==== Input records

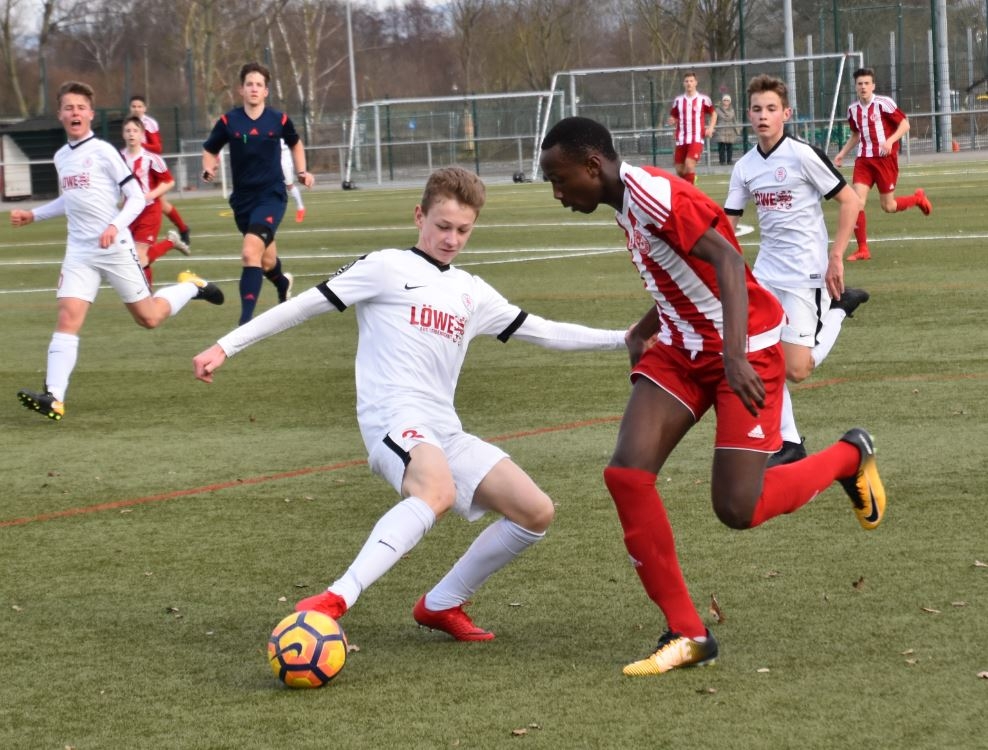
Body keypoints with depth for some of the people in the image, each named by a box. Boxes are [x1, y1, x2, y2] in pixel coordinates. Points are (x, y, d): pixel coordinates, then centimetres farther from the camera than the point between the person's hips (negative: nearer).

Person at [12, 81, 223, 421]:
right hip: (79, 252, 5)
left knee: (148, 318, 3)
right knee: (68, 317, -13)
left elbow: (137, 197, -10)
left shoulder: (104, 152, -8)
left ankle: (190, 286, 32)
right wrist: (33, 215, 24)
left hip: (115, 249, -5)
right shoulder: (61, 157, 11)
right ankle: (54, 398, -23)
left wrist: (115, 226, -25)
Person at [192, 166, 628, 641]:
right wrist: (226, 347, -2)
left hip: (445, 431, 8)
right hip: (394, 418, -8)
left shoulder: (473, 293, 23)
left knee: (536, 513, -1)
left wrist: (623, 339, 22)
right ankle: (334, 602, -46)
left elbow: (544, 332, 28)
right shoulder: (387, 268, 5)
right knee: (438, 492, -39)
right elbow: (306, 305, 3)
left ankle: (441, 605, 12)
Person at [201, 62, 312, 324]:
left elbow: (295, 144, 18)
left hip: (272, 196, -3)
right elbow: (209, 150, 8)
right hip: (242, 199, 3)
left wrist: (302, 172, 6)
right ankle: (283, 284, 54)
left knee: (250, 252, -24)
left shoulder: (279, 120, -3)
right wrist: (208, 169, -12)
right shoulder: (228, 122, -4)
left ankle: (245, 321, -25)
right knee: (266, 262, 16)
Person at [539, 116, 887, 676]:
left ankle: (851, 455, 19)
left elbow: (728, 261, -30)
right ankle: (687, 634, -5)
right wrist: (645, 331, 18)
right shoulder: (630, 204, 10)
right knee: (627, 474, -11)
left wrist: (734, 355, -39)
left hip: (746, 352, -9)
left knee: (738, 509, -11)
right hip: (683, 350, 9)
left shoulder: (653, 195, -20)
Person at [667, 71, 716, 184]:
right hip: (681, 139, 4)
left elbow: (713, 113, 13)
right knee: (679, 170, 6)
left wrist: (710, 128, -3)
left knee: (689, 165, -21)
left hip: (696, 139, -4)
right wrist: (672, 121, -6)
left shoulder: (703, 99, 1)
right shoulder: (678, 100, 9)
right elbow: (673, 117, 19)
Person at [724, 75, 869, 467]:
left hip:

========

In the data above, how many lines contain the string "shoulder"? Answer with the number only.

10